PARIS (Reuters) - Nissan’s (7201.T) board ousted Chairman Carlos Ghosn on Thursday following the auto industry star’s arrest in Japan over financial misconduct allegations, ushering in a period of uncertainty for its 19-year alliance with Renault.
Ghosn was the architect of an alliance that has become one of the world’s leading automotive groups. But his ouster has laid bare tensions that run deep in France and Japan. Here’s why the relationship has not been an easy one:
HOW WAS RENAULT-NISSAN FORMED?
In 1999, Nissan was near bankruptcy. Renault bought a 36.8 percent stake in the Japanese carmaker for 5 billion euros. Carlos Ghosn, then second-in-command at Renault and dubbed “Le Cost Killer”, was sent to Tokyo to turn Nissan around.
Ghosn cut more than 20,000 jobs, abandoning unprofitable car models, cutting adrift suppliers, and shutting down plants. Nissan returned swiftly to profit and the young CEO became an industry icon, unleashing a wave of “Ghosn mania” in Japan.
In 2002, Renault raised its controlling stake to 44.4 percent, while Nissan took a 15 percent reciprocal holding in Renault - stripped of voting rights.
Ghosn returned to Renault in 2005 as chief executive, and also remained at the helm of Nissan.
Renault’s stake in Nissan currently stands at 43.4 percent.
Nissan outgrew its French parent, in part by building sales in North America and China, the world’s biggest auto markets, while Renault remained largely absent from both.
The financial meltdown of 2008 and the euro-zone debt crisis that followed also hit Renault’s domestic European markets hard.
In 2015, Nissan accounted for two thirds of combined alliance vehicle sales and a bigger share of profit. The gap has since narrowed, but remains considerable.
No.
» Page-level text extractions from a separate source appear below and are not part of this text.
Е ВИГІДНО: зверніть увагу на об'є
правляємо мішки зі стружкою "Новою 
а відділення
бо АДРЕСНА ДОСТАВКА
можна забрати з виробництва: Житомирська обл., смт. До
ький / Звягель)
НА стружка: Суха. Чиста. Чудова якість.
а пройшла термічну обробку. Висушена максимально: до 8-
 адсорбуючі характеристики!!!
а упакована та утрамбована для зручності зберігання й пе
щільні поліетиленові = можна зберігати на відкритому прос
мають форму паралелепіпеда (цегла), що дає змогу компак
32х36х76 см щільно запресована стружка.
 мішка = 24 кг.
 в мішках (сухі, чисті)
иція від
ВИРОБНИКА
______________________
The Renault-Nissan alliance has wrestled intermittently since its 1999 inception with plans for full mergers
The last major flaring of tensions came in 2015, when the French government surprised the alliance by raising its Renault stake in order to block the carmaker opting out of new legislation granting double voting rights to long-term investors.
The move horrified Nissan, which feared coming under direct French government influence via Renault’s controlling stake. It triggered a boardroom crisis at Renault and badly strained relations between Nissan and France’s then economy minister Emmanuel Macron, now the French president.
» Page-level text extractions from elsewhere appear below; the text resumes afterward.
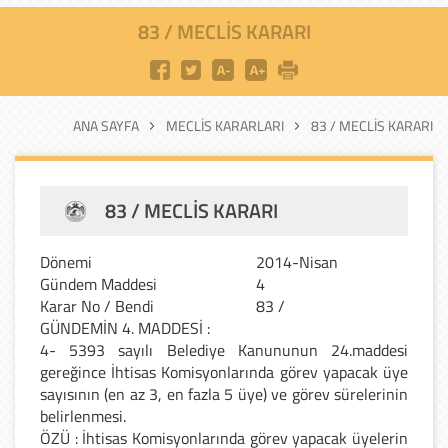
83 / MECLIS KARARI
ANA SAYFA
MECLIS KARARLARI
83 / MECLIS KARARI
83 / MECLIS KARARI
Dönemi
2014-Nisan
Gündem Maddesi
4
Karar No / Bendi
83 /
GÜNDEMİN 4. MADDESİ
:
4- 5393 sayılı Belediye Kanununun 24.maddesi
gereğince İhtisas Komisyonlarında görev yapacak üye
sayısının (en az 3, en fazla 5 üye) ve görev sürelerinin
belirlenmesi.
ÖZÜ : İhtisas Komisyonlarında görev yapacak üyelerin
Renault agreed to limit formal control of its larger partner in a shareholder pact to defuse the stand-off.
The deal, reached in December 2015, when Macron was secretly preparing to launch the political movement that would propel him to the Elysee - effectively weakened Renault’s control over Nissan while avoiding the political humiliation of an immediate re-sale of the government’s extra Renault shares.
In November 2017, the French government sold down its Renault stake, paring the holding back to its historic 15-percent level.
Potentially, yes. By relinquishing the ability to impose decisions on the Nissan board, Renault will be weakened should a power struggle break out.